| WORK INSTRUCTION |
Note how many lines in the entries contain the string "microscopy", then give that number and nothing else.

| DATA RECORDS |
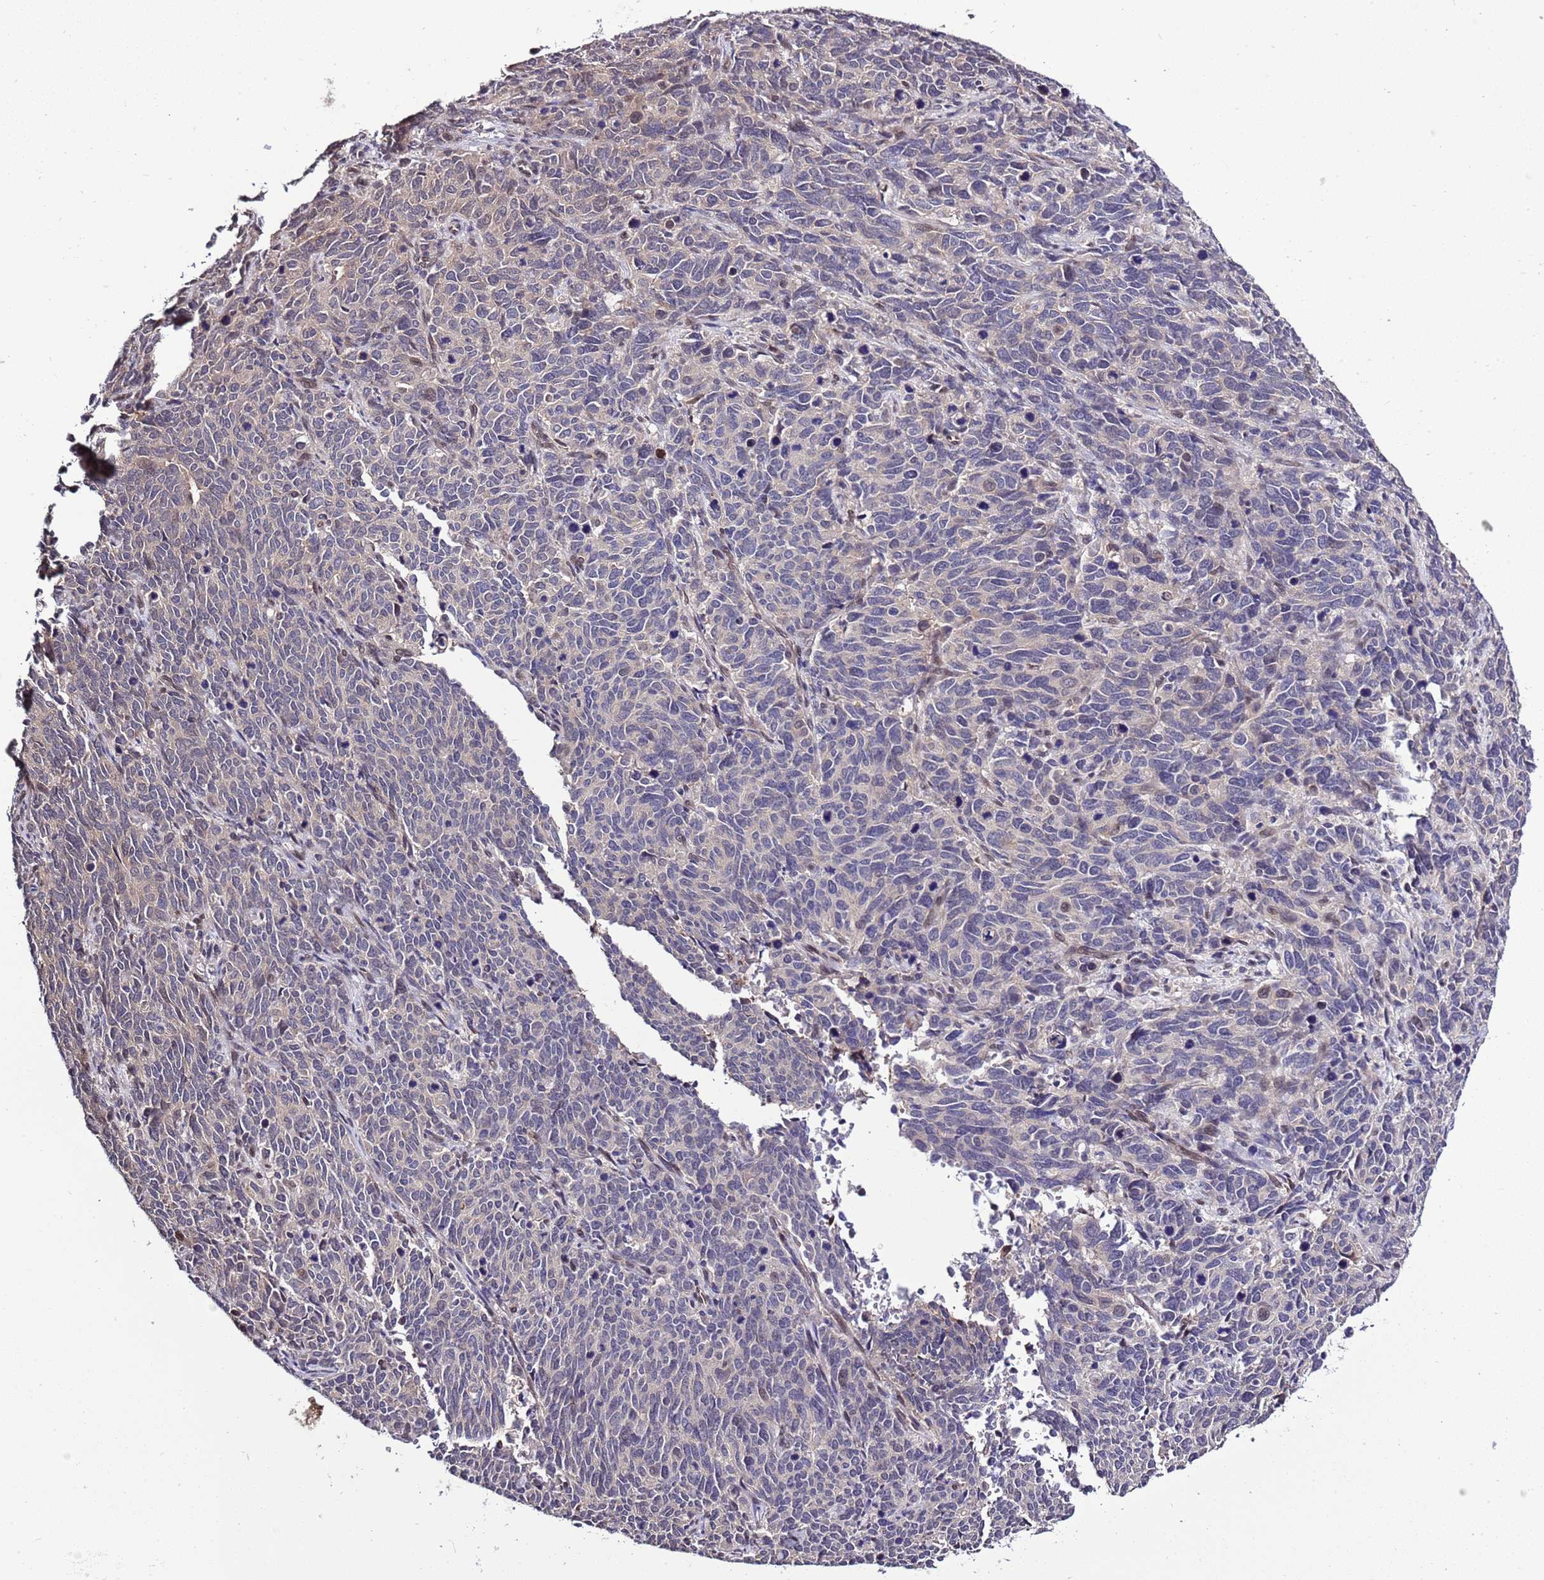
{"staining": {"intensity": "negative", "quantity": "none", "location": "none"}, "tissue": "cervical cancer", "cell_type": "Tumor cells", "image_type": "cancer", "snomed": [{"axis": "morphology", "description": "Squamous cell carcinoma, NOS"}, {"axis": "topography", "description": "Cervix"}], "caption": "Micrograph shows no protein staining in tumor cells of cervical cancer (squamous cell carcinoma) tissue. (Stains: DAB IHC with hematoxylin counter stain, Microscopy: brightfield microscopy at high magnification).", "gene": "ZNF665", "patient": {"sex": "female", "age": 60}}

---

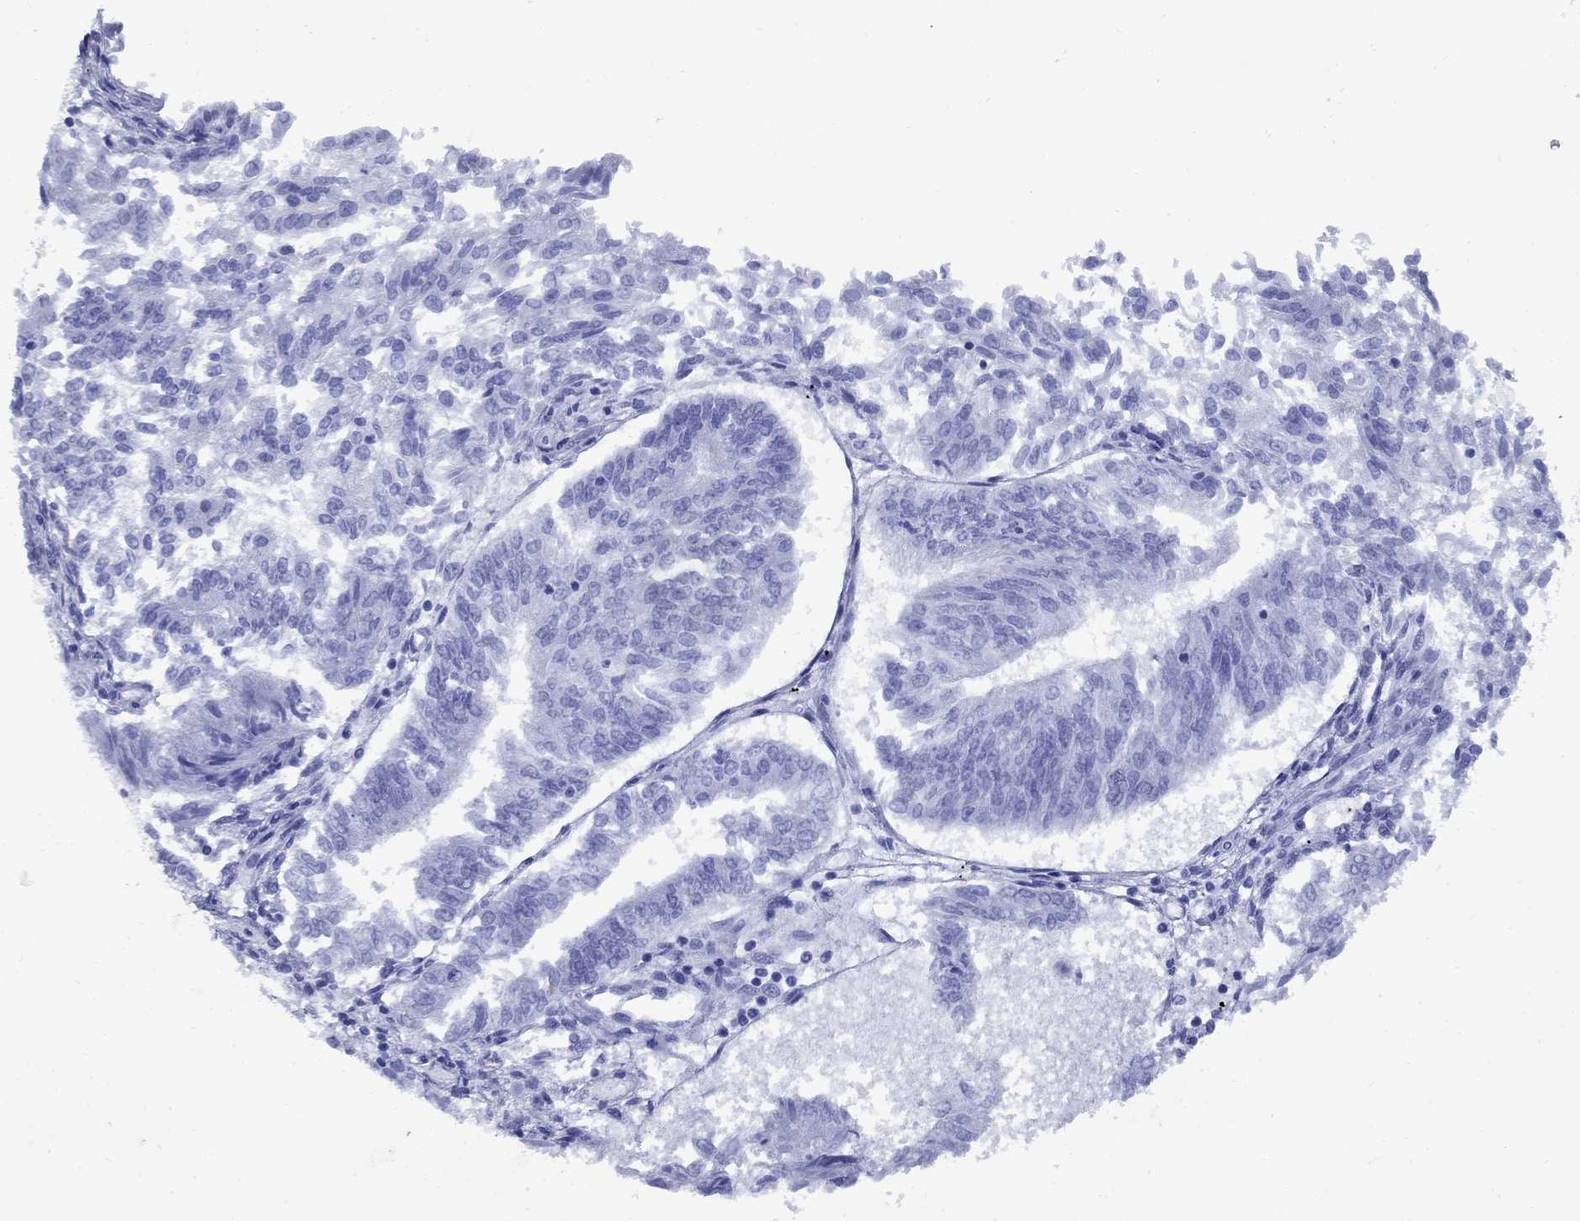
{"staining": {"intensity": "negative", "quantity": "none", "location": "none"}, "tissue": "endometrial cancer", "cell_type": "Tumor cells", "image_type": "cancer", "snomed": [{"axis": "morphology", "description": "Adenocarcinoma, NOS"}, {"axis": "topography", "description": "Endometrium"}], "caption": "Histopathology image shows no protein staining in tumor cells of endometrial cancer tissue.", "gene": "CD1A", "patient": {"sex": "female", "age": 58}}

---

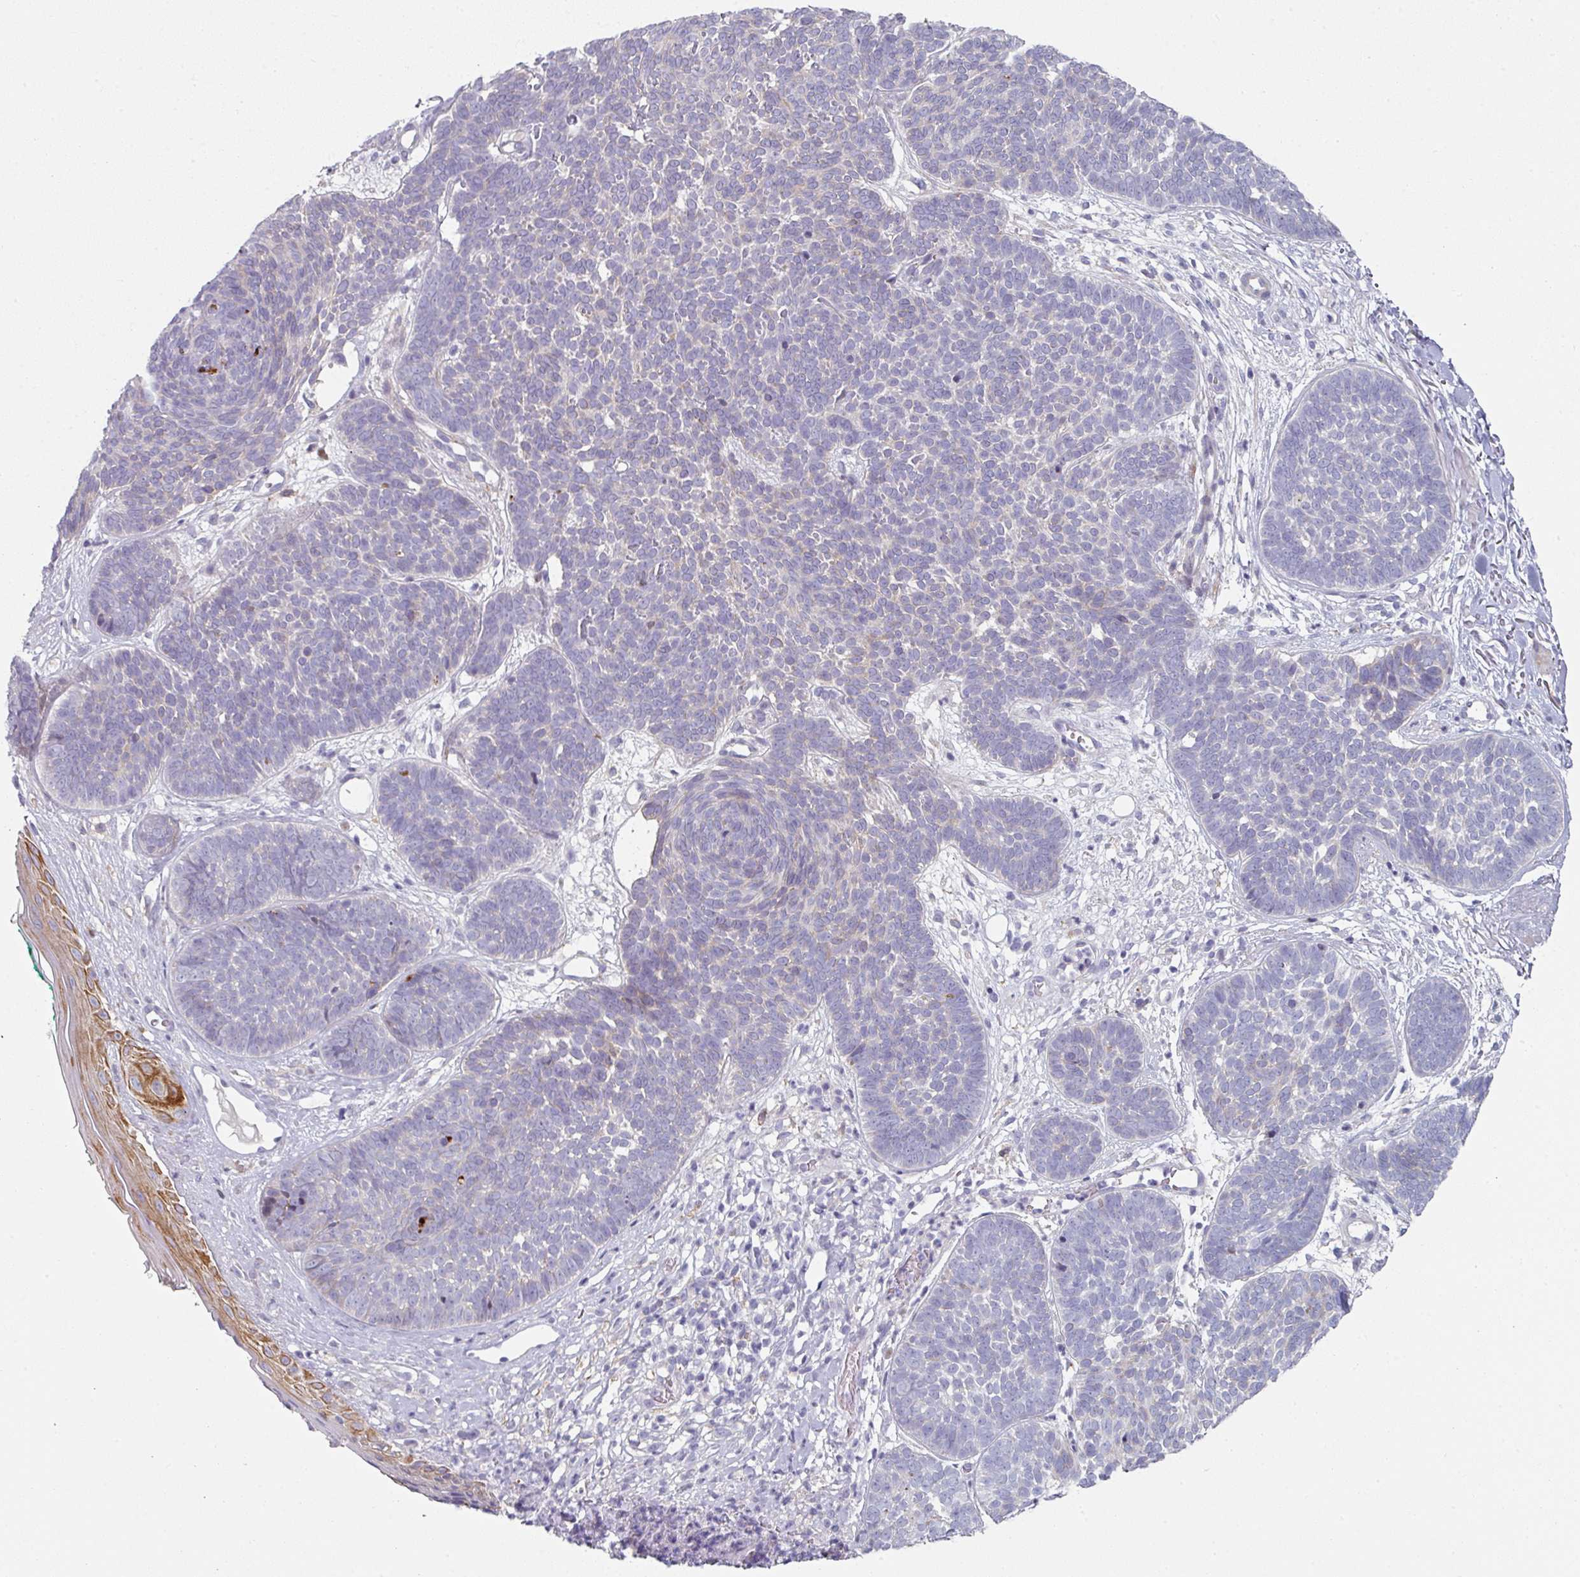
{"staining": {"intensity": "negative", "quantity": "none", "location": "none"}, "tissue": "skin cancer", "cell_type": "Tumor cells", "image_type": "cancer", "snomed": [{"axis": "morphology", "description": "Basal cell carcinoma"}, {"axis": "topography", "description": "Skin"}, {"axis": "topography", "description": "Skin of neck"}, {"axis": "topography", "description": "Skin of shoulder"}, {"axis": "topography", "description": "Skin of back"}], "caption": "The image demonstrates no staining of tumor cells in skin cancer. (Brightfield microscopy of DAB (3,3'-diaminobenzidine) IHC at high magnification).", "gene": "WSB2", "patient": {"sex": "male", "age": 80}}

| SOLUTION TO THIS TASK |
2